ERC Researchers Demonstrate Silicon-Based Device as First Step toward Capturing Sun's Full Spectrum

Achievement date: 
2014
Outcome/accomplishment: 

Researchers affiliated with the NSF-funded Engineering Research Center (ERC) for Quantum Energy and Sustainable Solar Technologies (QESST), which is headquartered at Arizona State University, have demonstrated an all-silicon-based device that generates current in response to currently uncaptured portions of the sun’s spectrum.

Impact/benefits: 

Silicon is today's workhorse photovoltaic (PV) technology, but it can only absorb approximately one-third of the solar spectrum because much falls below what is called the bandgap energy. By demonstrating an all silicon-based device able to generate current in response to sub-bandgap light, the QESST researchers achieved a significant advance over traditional approaches and a major first step toward devices that can capture the full spectrum of the sun. 

Explanation/Background: 

Researchers in the past have attempted to capture and utilize this sub-bandgap light by introducing impurity states within the bandgap.
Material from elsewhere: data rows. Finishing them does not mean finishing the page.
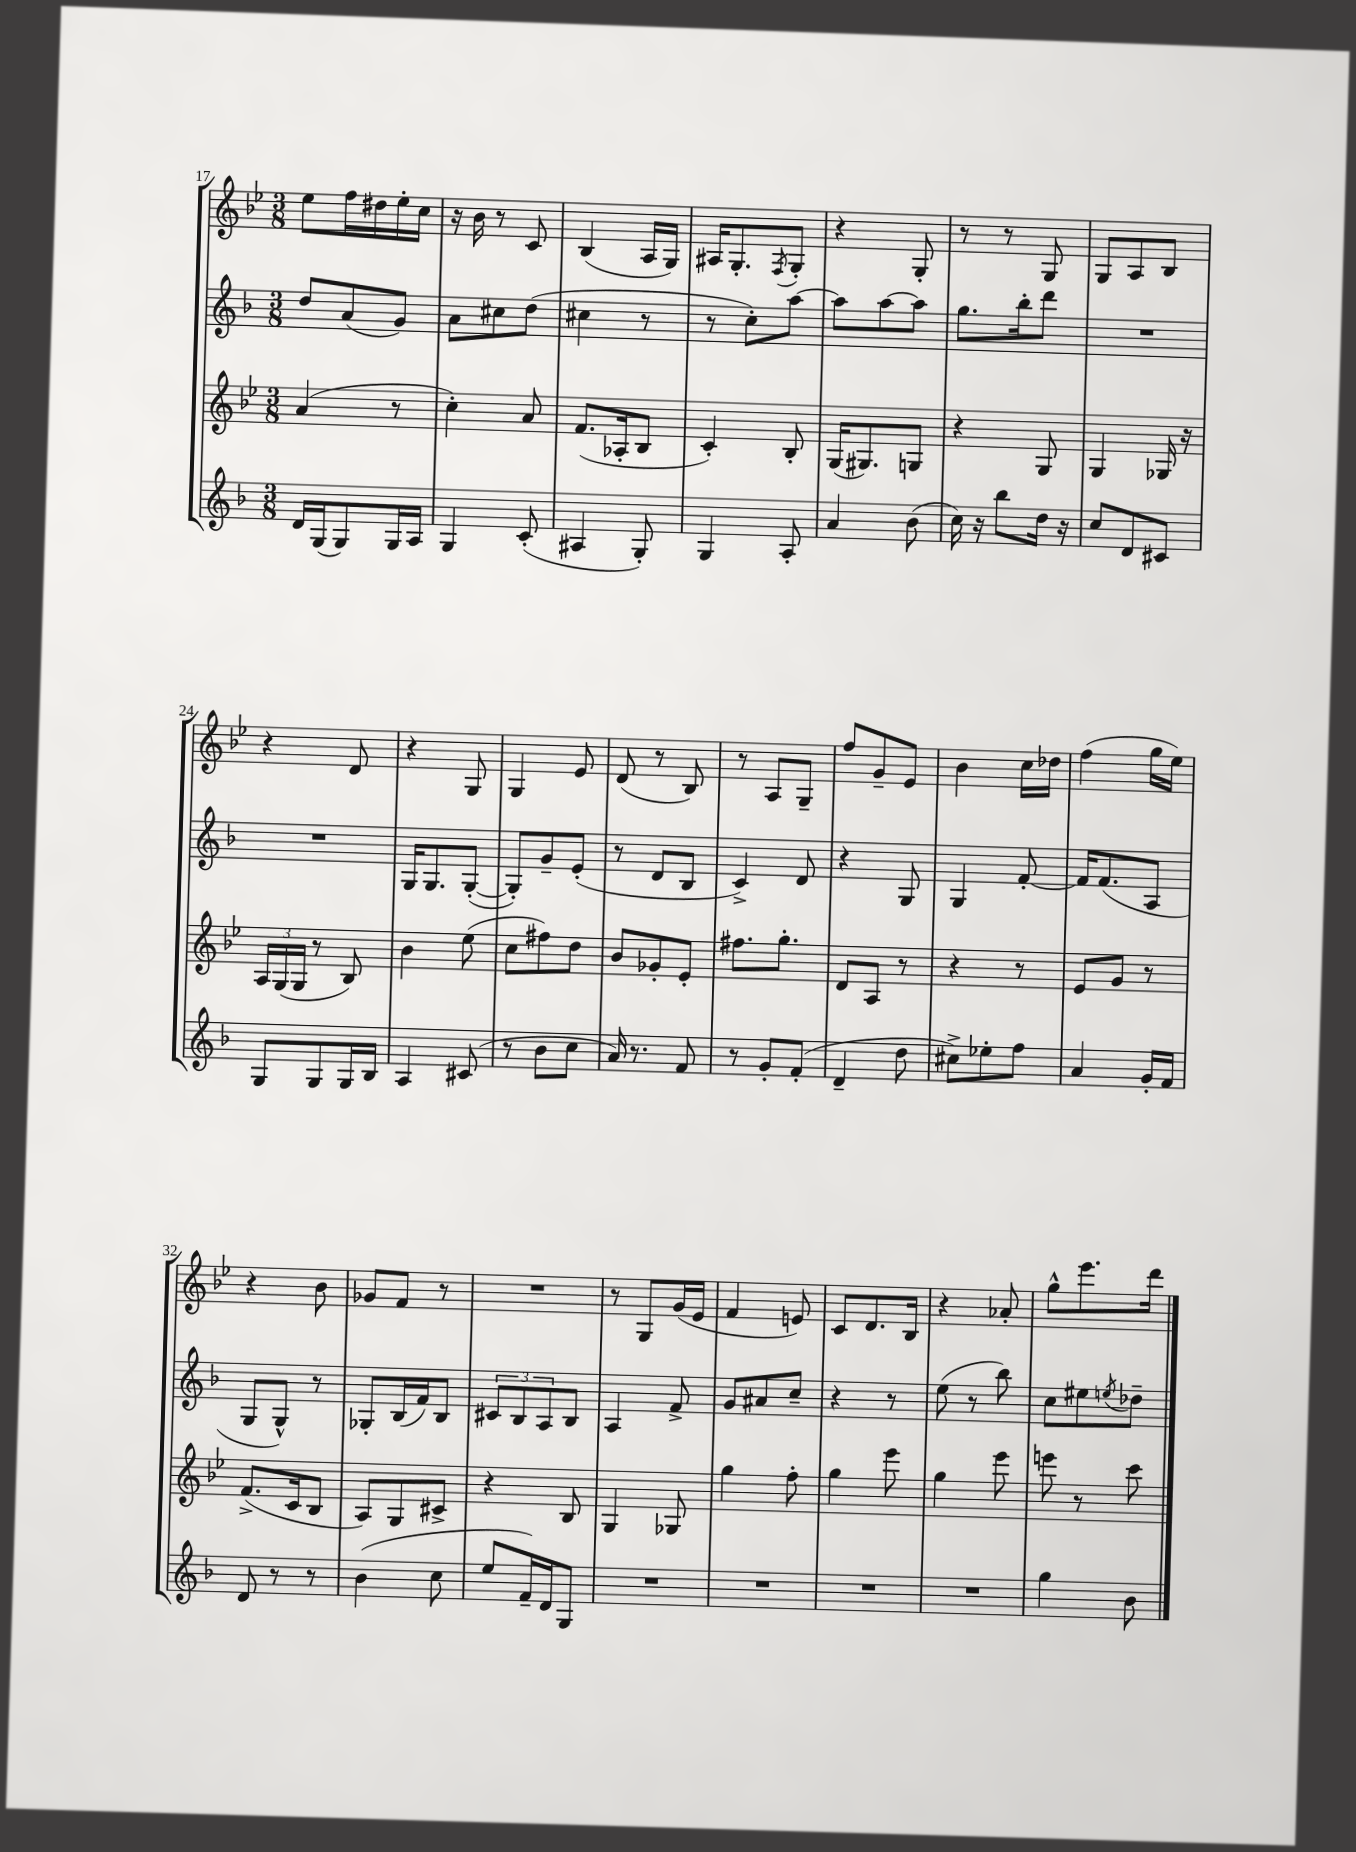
<<
\new StaffGroup <<
\new Staff = "s0" {
    \clef treble \key bes \major \numericTimeSignature \time 3/8
    ees''8 f''16 dis''16 ees''16-. c''16 |
    r16 bes'16 r8 c'8 |
    bes4( a16 g16) |
    ais16 g8.-. \acciaccatura { f8 } g8-. |
    r4 g8-. |
    r8 r8 g8 |
    g8 a8 bes8 |
    r4 d'8 |
    r4 g8 |
    g4 ees'8 |
    d'8( r8 bes8) |
    r8 a8 g8-- |
    f''8 g'8-- ees'8 |
    bes'4 c''16 des''16 |
    f''4( g''16 ees''16) |
    r4 bes'8 |
    ges'8 f'8 r8 |
    R4. |
    r8 g8 g'16( ees'16 |
    f'4 e'8) |
    c'8 d'8. bes16 |
    r4 aes'8-. |
    g''8-^ ees'''8. d'''16 \bar "|." |
}
\new Staff = "s1" {
    \clef treble \key f \major \numericTimeSignature \time 3/8
    d''8 a'8( g'8) |
    a'8 cis''8 d''8( |
    cis''4 r8 |
    r8 c''8-.) a''8~ |
    a''8 a''8~ a''8 |
    g''8. bes''16-. d'''8 |
    R4. |
    R4. |
    g16 g8. g8~-.( |
    g8-.) g'8-- e'8-.( |
    r8 d'8 bes8 |
    c'4->) d'8 |
    r4 g8 |
    g4 f'8~-. |
    f'16 f'8.( a8 |
    g8 g8-^) r8 |
    ges8-. bes16( f'16) bes8 |
    \tuplet 3/2 { cis'8 bes8 a8 } bes8 |
    a4 f'8-> |
    g'8 ais'8 c''8-- |
    r4 r8 |
    e''8( r8 bes''8) |
    c''8 eis''8 \acciaccatura { e''8 } des''8-- \bar "|." |
}
\new Staff = "s2" {
    \clef treble \key bes \major \numericTimeSignature \time 3/8
    a'4( r8 |
    c''4-.) a'8 |
    f'8.( aes16-. bes8 |
    c'4-.) bes8-. |
    g16( gis8.) g8 |
    r4 g8 |
    g4 ges16 r16 |
    \tuplet 3/2 { a16 g16( g16 } r8 bes8) |
    bes'4 ees''8( |
    c''8 fis''8) d''8 |
    bes'8 ges'8-. ees'8-. |
    fis''8. g''8.-. |
    d'8 a8 r8 |
    r4 r8 |
    ees'8 g'8 r8 |
    f'8.->( c'16 bes8 |
    a8) g8 cis'8-> |
    r4 bes8 |
    g4 ges8 |
    g''4 f''8-. |
    g''4 ees'''8 |
    g''4 ees'''8 |
    e'''8 r8 c'''8 \bar "|." |
}
\new Staff = "s3" {
    \clef treble \key f \major \numericTimeSignature \time 3/8
    d'16 g16( g8) g16 a16 |
    g4 c'8-.( |
    ais4 g8-.) |
    g4 a8-. |
    a'4 bes'8( |
    c''16) r16 bes''8 d''16 r16 |
    c''8 d'8 cis'8 |
    g8 g8 g16 bes16 |
    a4 cis'8( |
    r8 bes'8 c''8 |
    a'16) r8. f'8 |
    r8 g'8-. f'8-.( |
    d'4-- d''8 |
    cis''8->) ees''8-. f''8 |
    a'4 g'16-. f'16 |
    d'8 r8 r8 |
    bes'4( c''8 |
    e''8 f'16--) d'16 g8 |
    R4. |
    R4. |
    R4. |
    R4. |
    g''4 bes'8 \bar "|." |
}
>>
>>
\layout { \context { \Score currentBarNumber = #17 } }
Traditional methods of impurity incorporation, namely thermal annealing, result in relatively low amounts of impurities over very large sample volumes, thus limiting the potential benefit of this effect. Recently, researchers at MIT and four collaborating institutions used a technique known as pulsed-laser recrystallization to create a ~100 nm- thick film with up to ~1% gold impurity concentration, confining a very high impurity concentration to the near-surface region of a silicon wafer. The resulting single-crystalline material contained over three orders of magnitude higher gold concentration than the maximum equilibrium solid solubility—greatly exceeding the capabilities of thermal annealing. Photodiode devices fabricated from this gold-hyperdoped material exhibited photocurrent in response to 1,550 nm light under low-bias conditions (see figure).